### What is expected
The entries should be given again in full. Alter nothing.

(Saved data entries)
========================
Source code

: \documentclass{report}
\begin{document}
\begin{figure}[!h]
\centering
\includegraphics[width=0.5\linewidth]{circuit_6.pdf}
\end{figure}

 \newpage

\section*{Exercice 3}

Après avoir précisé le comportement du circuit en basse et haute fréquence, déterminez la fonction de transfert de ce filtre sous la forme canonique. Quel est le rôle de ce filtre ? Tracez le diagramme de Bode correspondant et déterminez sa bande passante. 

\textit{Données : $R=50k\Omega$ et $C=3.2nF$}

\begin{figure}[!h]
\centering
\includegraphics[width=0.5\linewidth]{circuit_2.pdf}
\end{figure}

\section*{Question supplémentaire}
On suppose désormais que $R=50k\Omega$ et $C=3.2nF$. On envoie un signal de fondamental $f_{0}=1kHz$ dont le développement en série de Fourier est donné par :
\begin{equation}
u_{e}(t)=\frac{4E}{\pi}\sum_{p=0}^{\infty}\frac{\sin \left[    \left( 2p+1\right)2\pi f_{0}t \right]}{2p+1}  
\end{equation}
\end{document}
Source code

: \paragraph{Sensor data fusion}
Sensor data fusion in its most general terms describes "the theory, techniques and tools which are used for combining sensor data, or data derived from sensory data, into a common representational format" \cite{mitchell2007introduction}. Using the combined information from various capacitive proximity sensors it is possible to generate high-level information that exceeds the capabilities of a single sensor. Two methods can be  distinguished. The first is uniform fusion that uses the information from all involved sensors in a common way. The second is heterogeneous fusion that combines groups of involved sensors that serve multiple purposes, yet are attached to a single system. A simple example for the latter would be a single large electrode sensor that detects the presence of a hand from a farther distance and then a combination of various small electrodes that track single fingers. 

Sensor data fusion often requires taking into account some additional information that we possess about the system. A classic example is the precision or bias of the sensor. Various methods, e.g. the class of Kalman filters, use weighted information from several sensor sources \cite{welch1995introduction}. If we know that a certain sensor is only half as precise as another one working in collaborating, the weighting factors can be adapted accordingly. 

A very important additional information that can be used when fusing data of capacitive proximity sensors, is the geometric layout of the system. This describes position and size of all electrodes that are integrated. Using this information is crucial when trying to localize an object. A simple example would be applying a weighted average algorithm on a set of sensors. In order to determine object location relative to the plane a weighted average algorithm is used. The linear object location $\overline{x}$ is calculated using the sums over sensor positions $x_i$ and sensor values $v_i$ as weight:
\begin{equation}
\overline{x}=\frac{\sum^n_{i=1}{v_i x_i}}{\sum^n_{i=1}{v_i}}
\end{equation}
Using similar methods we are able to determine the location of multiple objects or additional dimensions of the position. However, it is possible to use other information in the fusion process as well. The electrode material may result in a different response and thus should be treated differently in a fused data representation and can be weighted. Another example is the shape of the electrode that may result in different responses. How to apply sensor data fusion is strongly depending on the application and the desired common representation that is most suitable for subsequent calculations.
========================
### Answer box
Source code

: \documentclass{report}
\begin{document}
\begin{figure}[!h]
\centering
\includegraphics[width=0.5\linewidth]{circuit_6.pdf}
\end{figure}

 \newpage

\section*{Exercice 3}

Après avoir précisé le comportement du circuit en basse et haute fréquence, déterminez la fonction de transfert de ce filtre sous la forme canonique. Quel est le rôle de ce filtre ? Tracez le diagramme de Bode correspondant et déterminez sa bande passante. 

\textit{Données : $R=50k\Omega$ et $C=3.2nF$}

\begin{figure}[!h]
\centering
\includegraphics[width=0.5\linewidth]{circuit_2.pdf}
\end{figure}

\section*{Question supplémentaire}
On suppose désormais que $R=50k\Omega$ et $C=3.2nF$. On envoie un signal de fondamental $f_{0}=1kHz$ dont le développement en série de Fourier est donné par :
\begin{equation}
u_{e}(t)=\frac{4E}{\pi}\sum_{p=0}^{\infty}\frac{\sin \left[    \left( 2p+1\right)2\pi f_{0}t \right]}{2p+1}  
\end{equation}
\end{document}
Source code

: \paragraph{Sensor data fusion}
Sensor data fusion in its most general terms describes "the theory, techniques and tools which are used for combining sensor data, or data derived from sensory data, into a common representational format" \cite{mitchell2007introduction}. Using the combined information from various capacitive proximity sensors it is possible to generate high-level information that exceeds the capabilities of a single sensor. Two methods can be  distinguished. The first is uniform fusion that uses the information from all involved sensors in a common way. The second is heterogeneous fusion that combines groups of involved sensors that serve multiple purposes, yet are attached to a single system. A simple example for the latter would be a single large electrode sensor that detects the presence of a hand from a farther distance and then a combination of various small electrodes that track single fingers. 

Sensor data fusion often requires taking into account some additional information that we possess about the system. A classic example is the precision or bias of the sensor. Various methods, e.g. the class of Kalman filters, use weighted information from several sensor sources \cite{welch1995introduction}. If we know that a certain sensor is only half as precise as another one working in collaborating, the weighting factors can be adapted accordingly. 

A very important additional information that can be used when fusing data of capacitive proximity sensors, is the geometric layout of the system. This describes position and size of all electrodes that are integrated. Using this information is crucial when trying to localize an object. A simple example would be applying a weighted average algorithm on a set of sensors. In order to determine object location relative to the plane a weighted average algorithm is used. The linear object location $\overline{x}$ is calculated using the sums over sensor positions $x_i$ and sensor values $v_i$ as weight:
\begin{equation}
\overline{x}=\frac{\sum^n_{i=1}{v_i x_i}}{\sum^n_{i=1}{v_i}}
\end{equation}
Using similar methods we are able to determine the location of multiple objects or additional dimensions of the position. However, it is possible to use other information in the fusion process as well. The electrode material may result in a different response and thus should be treated differently in a fused data representation and can be weighted. Another example is the shape of the electrode that may result in different responses. How to apply sensor data fusion is strongly depending on the application and the desired common representation that is most suitable for subsequent calculations.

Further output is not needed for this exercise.